Host Aliasing on Pi-Hole

Eric Thomas
Sep 6, 2018 · 2 min read

Pi-Hole has been an absolute blessing for me. The amount of insights it gives you on how much extra traffic is going over the wire is insane.

One thing that can be confusing is understanding who is connected to the network.

In this list, which device in my house is 192.168.0.155?

Typically, your router will dish out an IP address and keep it static based off the MAC address. The behavior can’t be guaranteed but I would expect most routers to not cycle it until they ran out of IP addresses. You can configure your router to enforce this too.

For example, I have my router configured so my pi-hole has 192.168.0.180 reserved.

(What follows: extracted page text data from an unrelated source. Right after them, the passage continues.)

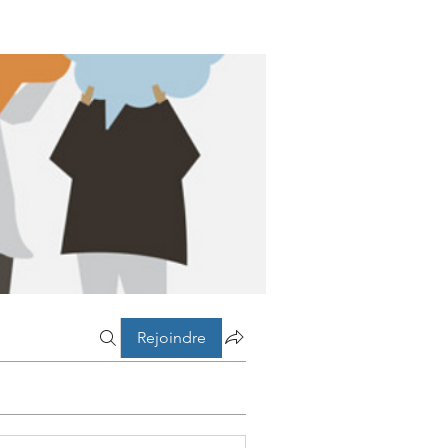
Rejoindre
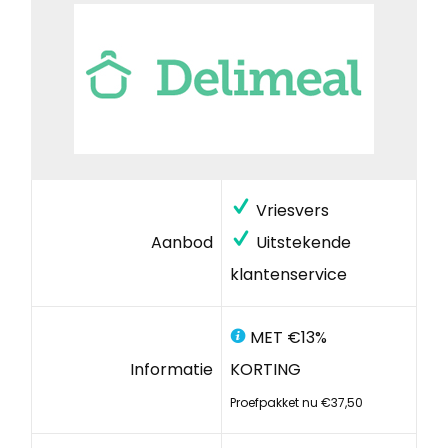
Vriesvers
Aanbod
Uitstekende
klantenservice
MET €13%
Informatie
KORTING
Proefpakket nu €37,50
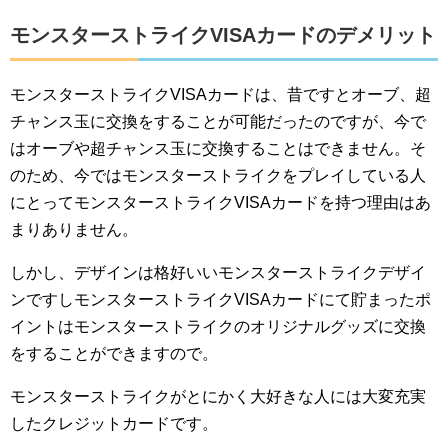
モンスターストライクVISAカードのデメリット
モンスターストライクVISAカードは、昔ですとオーブ、超
チャンス玉に交換をすることが可能だったのですが、今で
はオーブや超チャンス玉に交換することはできません。そ
のため、今ではモンスターストライクをプレイしている人
にとってモンスターストライクVISAカードを持つ理由はあ
まりありません。
しかし、デザインは格好いいモンスターストライクデザイ
ンですしモンスターストライクVISAカードにて貯まったポ
イントはモンスターストライクのオリジナルグッズに交換
をすることができますので。
モンスターストライクがとにかく大好きな人には大変充実
したクレジットカードです。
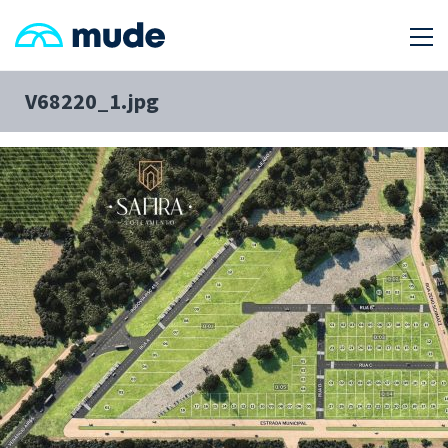
V68220_1.jpg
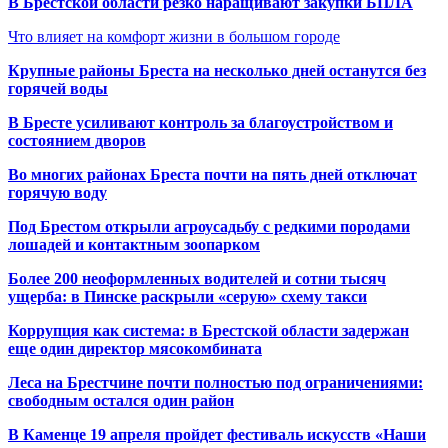
В Брестской области резко наращивают закупки БПЛА
Что влияет на комфорт жизни в большом городе
Крупные районы Бреста на несколько дней останутся без
горячей воды
В Бресте усиливают контроль за благоустройством и
состоянием дворов
Во многих районах Бреста почти на пять дней отключат
горячую воду
Под Брестом открыли агроусадьбу с редкими породами
лошадей и контактным зоопарком
Более 200 неоформленных водителей и сотни тысяч
ущерба: в Пинске раскрыли «серую» схему такси
Коррупция как система: в Брестской области задержан
еще один директор мясокомбината
Леса на Брестчине почти полностью под ограничениями:
свободным остался один район
В Каменце 19 апреля пройдет фестиваль искусств «Наши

So assuming that IP addresses of each of your devices won’t change. Back to the original image of the Pi-Hole interface and not understanding what device 192.168.0.155?

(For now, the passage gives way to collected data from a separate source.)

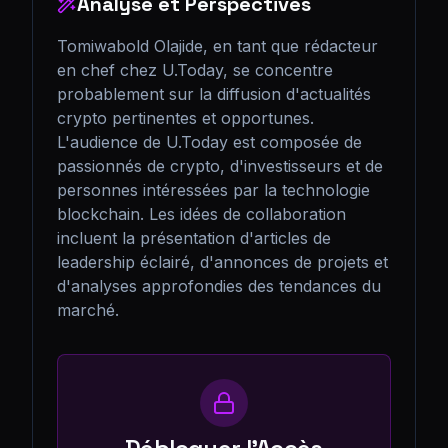
Analyse et Perspectives
Tomiwabold Olajide, en tant que rédacteur 
en chef chez U.Today, se concentre 
probablement sur la diffusion d'actualités 
crypto pertinentes et opportunes. 
L'audience de U.Today est composée de 
passionnés de crypto, d'investisseurs et de 
personnes intéressées par la technologie 
blockchain. Les idées de collaboration 
incluent la présentation d'articles de 
leadership éclairé, d'annonces de projets et 
d'analyses approfondies des tendances du 
marché.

On your own device, run ifconfig -L | grep 192:

My output on my laptop is: inet 192.168.0.155 netmask.... Cool, now I know what this IP address is.

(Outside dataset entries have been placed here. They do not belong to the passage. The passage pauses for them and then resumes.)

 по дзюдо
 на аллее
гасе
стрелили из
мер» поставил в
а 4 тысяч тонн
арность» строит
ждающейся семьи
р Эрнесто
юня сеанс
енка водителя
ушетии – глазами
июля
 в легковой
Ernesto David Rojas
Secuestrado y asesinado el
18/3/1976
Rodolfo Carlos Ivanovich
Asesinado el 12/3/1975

To change the Pi-Hole interface to reflect this, ssh into the Pi-Hole, add an entry to the /etc/hosts file (you will need to sudo for this to work), with something like this:

192.168.0.155 eric-macbook. Then restart pi-hole DNS: pihole restartdns.

Then go back to the Pi-Hole interface and observe your beautiful alias:

Huzzah!

Network Aliasing

One thing I’ve also been curious about is whether not I can alias hostnames at the network level. For example, my router is running on 192.168.0.1. I don’t want to have to remember that every time I need to log in to it. I could set an entry into my Macbook’s /etc/hosts to alias this, but what if I want to work on all my devices? Can’t the Pi-Hole do this? You betcha!

On your Pi-Hole, edit the file: /etc/pihole/local.list and add an entry for the router: 192.168.0.1 router.

Yes! No more remembering IP addresses.